No, no, nothing psychotropic, except the glee I felt when I saw them.
These were covered in reflective, mirror-like, disco ball dots, hearkening back to bars and parties from the 1920s to the ̓80s and beyond.
Lights that were focused on the mushrooms bounced Tinkerbell’s stars on the surroundings.
I smiled, then started to laugh. I walked away, but kept going back to them.
They were irresistible happy-makers.
Yeah. I wound up buying them.
How could I not?
Sitting on our kitchen counter, despite limited light sources, the glittering fungi reflected the illuminations on whatever was nearby,
Then we picked up a mushroom and put it in the direct line of an afternoon sunbeam. Magic!
Like indoor fireworks, the many reflections lit up our ceiling, walls, even some furniture and nearby clothing.
As the sun moved through the afternoon, so did the sparkles.
We were grinning and giggling like 5-year-olds with triple-decker ice cream cones and no annoying parents lecturing us about drips, smears and eating sweets too close to dinners.
But where to put the ̓shrooms?
We moved them around from place to place, seeking the sweet spots.
You guessed it.
We now have a forest of mushrooms, plus other disco balls that range from a glittery, 12-inch globe to some marble-sized disco-ettes less than an inch in diameter.
Each one looks decorative early in the day.
But, because most of our home’s big windows face west, the effect in the upper reaches of our living and dining rooms near sunset is absolutely enchanting.
It fills our lives with fairy dust.
Even now, more than a year later, every time I see them and the sparkles they flash at us, the joy they spark makes me happily laugh like a kid again.
It really feels good for a moment or two … especially knowing that if the sun shines, the fairy dust will be back tomorrow, and also knowing that my late son Brian adored them and my late husband would have, too.
For more kid-like joy, watch something go ‘round and ‘round.
Recently, we found another youthful pleasure.
On our regular driving route home, we pass a multi-colored, double-wheeled garden spinner. Each ribbon-strung circle was about a foot-and-a-half across.
In the slightest puff of breeze, the lined-up wheels whirl around independently in opposite directions, like a rainbow on speed.
We’d smile and comment joyfully to each other about what a happy sight it is.
We asked the man who owns the garden spinner where he got it.
Alas, the store that sold it to him had gone out of business.
But undaunted (that means temper-tantrum stubborn), we eventually found them at … wait for it … The Sky’s the Limit kite store in Pismo Beach.
Makes sense: Kites are joyous, too, after all, if you can get them off the ground.

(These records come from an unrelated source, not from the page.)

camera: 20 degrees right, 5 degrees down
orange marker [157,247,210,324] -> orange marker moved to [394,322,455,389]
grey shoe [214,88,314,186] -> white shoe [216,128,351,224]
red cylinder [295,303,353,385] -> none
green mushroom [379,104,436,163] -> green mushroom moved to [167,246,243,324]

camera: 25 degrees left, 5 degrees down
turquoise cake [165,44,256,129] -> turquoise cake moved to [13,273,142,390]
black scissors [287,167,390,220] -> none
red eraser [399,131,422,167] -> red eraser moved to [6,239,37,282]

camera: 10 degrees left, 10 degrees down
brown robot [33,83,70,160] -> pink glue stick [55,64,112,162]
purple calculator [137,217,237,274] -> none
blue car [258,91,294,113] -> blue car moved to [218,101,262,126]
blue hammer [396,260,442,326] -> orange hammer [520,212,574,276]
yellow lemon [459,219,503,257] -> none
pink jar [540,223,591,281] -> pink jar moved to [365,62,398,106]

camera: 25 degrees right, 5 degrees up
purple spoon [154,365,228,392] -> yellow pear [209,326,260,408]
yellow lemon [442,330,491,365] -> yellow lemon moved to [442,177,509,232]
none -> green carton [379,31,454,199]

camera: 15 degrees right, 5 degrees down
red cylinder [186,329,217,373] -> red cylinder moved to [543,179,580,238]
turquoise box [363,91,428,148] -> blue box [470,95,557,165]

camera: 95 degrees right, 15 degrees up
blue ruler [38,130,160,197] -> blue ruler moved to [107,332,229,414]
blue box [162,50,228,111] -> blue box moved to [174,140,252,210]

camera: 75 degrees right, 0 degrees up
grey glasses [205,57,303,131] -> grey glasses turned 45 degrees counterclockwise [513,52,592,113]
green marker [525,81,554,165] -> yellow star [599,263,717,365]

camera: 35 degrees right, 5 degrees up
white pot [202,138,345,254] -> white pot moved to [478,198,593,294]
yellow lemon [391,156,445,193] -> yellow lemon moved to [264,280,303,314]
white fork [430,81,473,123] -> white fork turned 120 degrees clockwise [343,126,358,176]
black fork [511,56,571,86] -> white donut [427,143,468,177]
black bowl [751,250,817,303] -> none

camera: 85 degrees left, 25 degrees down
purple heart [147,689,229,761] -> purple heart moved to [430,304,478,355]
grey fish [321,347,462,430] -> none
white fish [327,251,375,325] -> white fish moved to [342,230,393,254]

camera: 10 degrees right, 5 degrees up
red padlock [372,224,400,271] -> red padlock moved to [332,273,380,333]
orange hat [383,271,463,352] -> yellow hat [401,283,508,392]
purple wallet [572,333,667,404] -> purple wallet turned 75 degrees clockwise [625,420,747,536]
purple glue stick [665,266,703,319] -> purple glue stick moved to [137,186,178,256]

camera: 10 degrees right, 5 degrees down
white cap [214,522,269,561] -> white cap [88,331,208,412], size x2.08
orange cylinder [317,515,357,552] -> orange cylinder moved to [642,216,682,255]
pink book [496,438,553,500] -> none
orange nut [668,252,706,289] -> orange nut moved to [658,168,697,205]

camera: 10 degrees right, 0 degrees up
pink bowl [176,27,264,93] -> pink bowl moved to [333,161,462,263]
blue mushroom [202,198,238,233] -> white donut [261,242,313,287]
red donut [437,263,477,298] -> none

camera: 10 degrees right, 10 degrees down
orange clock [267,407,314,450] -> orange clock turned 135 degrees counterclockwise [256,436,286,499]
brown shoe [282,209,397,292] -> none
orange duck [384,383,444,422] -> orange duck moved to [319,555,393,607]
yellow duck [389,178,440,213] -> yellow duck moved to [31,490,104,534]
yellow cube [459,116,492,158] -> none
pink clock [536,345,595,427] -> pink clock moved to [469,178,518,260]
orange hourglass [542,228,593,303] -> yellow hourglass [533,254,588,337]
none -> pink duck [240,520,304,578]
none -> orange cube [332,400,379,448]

Again, one thing led to another. We wannabe young ‘uns don’t have a lot of restraint, do we?
The Tanners now have one triple-stacked rainbow swirling on the back deck, a tie-dye patterned one beside our entryway path, a fetching lady-bug spinner in the Zen Garden.
They multiplied like Tribbles.
You get the picture.
If not, I’ll send it to you.
So, I say, if something’s legal, doable, relatively safe and it makes you feel like a kid, go for it. Get it. Enjoy it. Eat it. Do it.
What makes you feel like a kid again?
Channel your inner 6-year-old, minus the ubiquitous parent or cellphone.
I do, however, still draw the line at temper tantrums for grownups. We adults look so idiotic doing that.
And we have so many other ways to make fools of ourselves.